From my Dead Authors thread http://www.kboards.com/index.php/topic,71784.msg1158218.html#msg1158218.

I took a trip to Blackpool, and took Harriet Beecher Stowe to visit a pub that she might like the name of:










I took her in and she enjoyed my pint with me...










and we even paused on the way out to enjoy the glorious Blackpool weather (while being attacked by a Dalek)...










(Yes, that really is a Dalek and a Tardis hanging on the lamp-posts, part of the Blackpool Illuminations - http://en.wikipedia.org/wiki/Blackpool_Illuminations.)
(No, apparently they don't know there should be an apostrophe in _"Uncle Tom's Cabin"_.)


----------



## schuttziejr (May 25, 2010)

Oh my GOSH!!! Such neat pictures, LOVE the one with the Dalek and the Tardis, Dr. Who IMO is the best show ever  It seems like you and your Kindle enjoy just about everything together


----------



## Aris Whittier (Sep 21, 2010)

Earamas said:


> *Serendipity (noun). Seeing your Sci-Fi book on the Kindle display at Target. *
> 
> 
> 
> ...


I totally want to see one of my books on Kindle display at Target....how cool!!! 

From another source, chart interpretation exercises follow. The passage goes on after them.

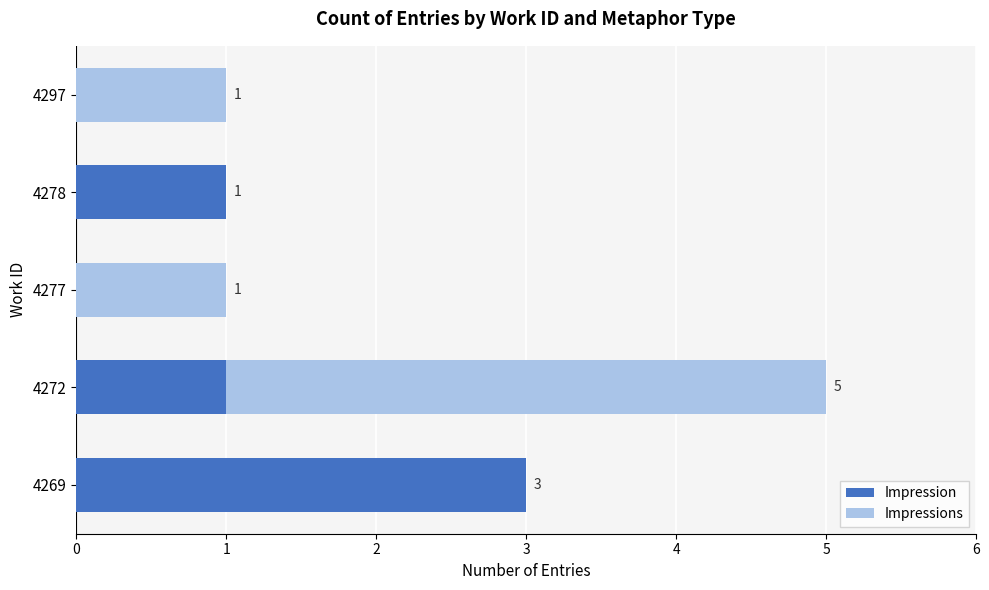

Which category has the highest value in the Impression series?

4269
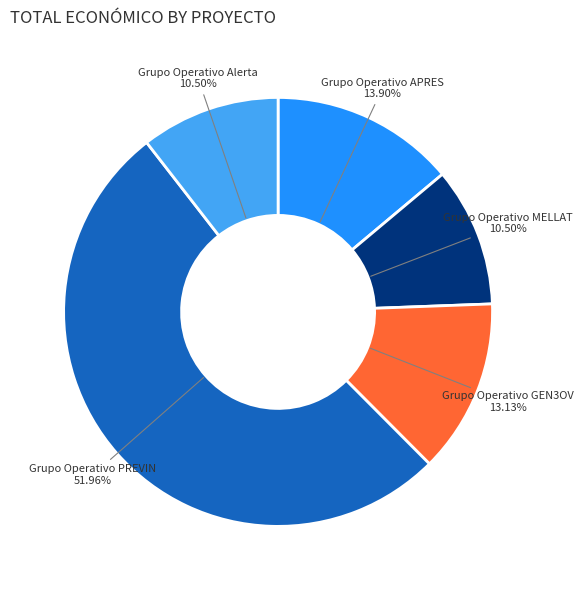

Does any single category account for the majority?

Yes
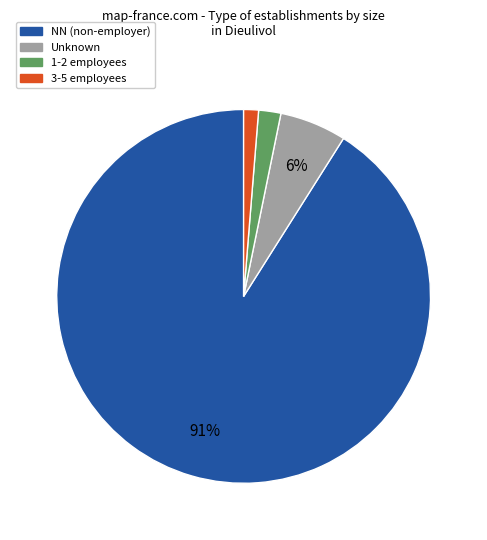

To the nearest percent, what is the average slice percentage?

25%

Did you just stumble upon it or did you know they were going to use it?


----------



## davidk (Jul 15, 2011)

how do you carry your kindle? This has been a big issue with me. It doesn't fit in my pocket. I don't like to carry it in my hand b/c I am afraid I will set it down somewhere and never see it again. I am very forgetful. I wonder if anyone has devised a carry case that might fit on one's belt or something. sort of like a pistol.


----------



## unitbit (Jul 22, 2011)

davidk said:


> how do you carry your kindle? This has been a big issue with me. It doesn't fit in my pocket. I don't like to carry it in my hand b/c I am afraid I will set it down somewhere and never see it again. I am very forgetful. I wonder if anyone has devised a carry case that might fit on one's belt or something. sort of like a pistol.

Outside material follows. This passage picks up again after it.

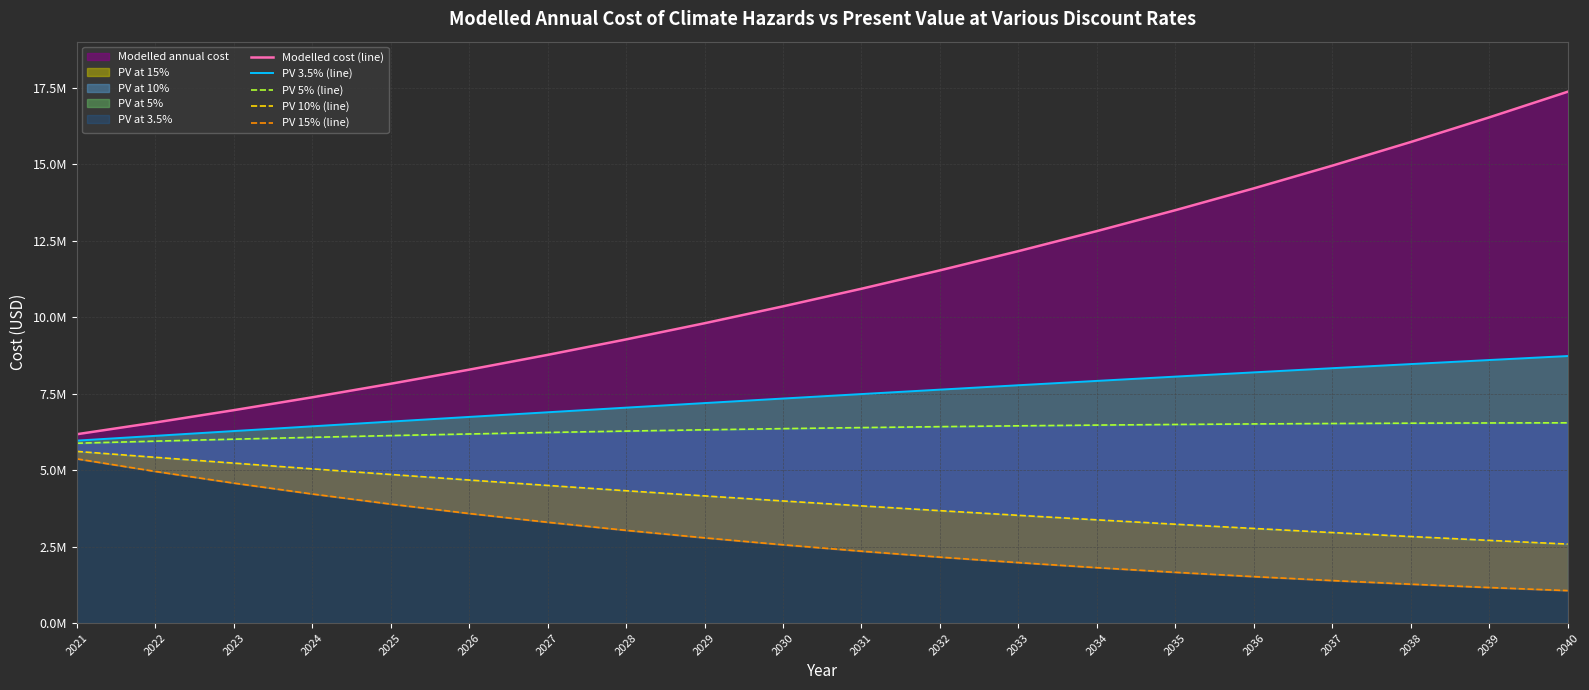

Rank the categories by PV 15% (line) value from highest to lowest.

2021, 2022, 2023, 2024, 2025, 2026, 2027, 2028, 2029, 2030, 2031, 2032, 2033, 2034, 2035, 2036, 2037, 2038, 2039, 2040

If someone would come up with that idea, I would buy one in a heart beat...


----------



## loveangel (Jul 19, 2011)

schuttziejr said:


> Oh my GOSH!!! Such neat pictures, LOVE the one with the Dalek and the Tardis, Dr. Who IMO is the best show ever  It seems like you and your Kindle enjoy just about everything together


 i am agree


----------



## Heather Hummel Author (Jul 2, 2011)

*My Kindle with a pink cover atop my writing desk. Kind of like the old desk with the new technology. *


----------



## John Dorian (Jul 23, 2011)

Is that a giant kindle? I want one.


----------



## hakimast (Jul 23, 2011)

Pddly enough, that case matches your theme well Heather


----------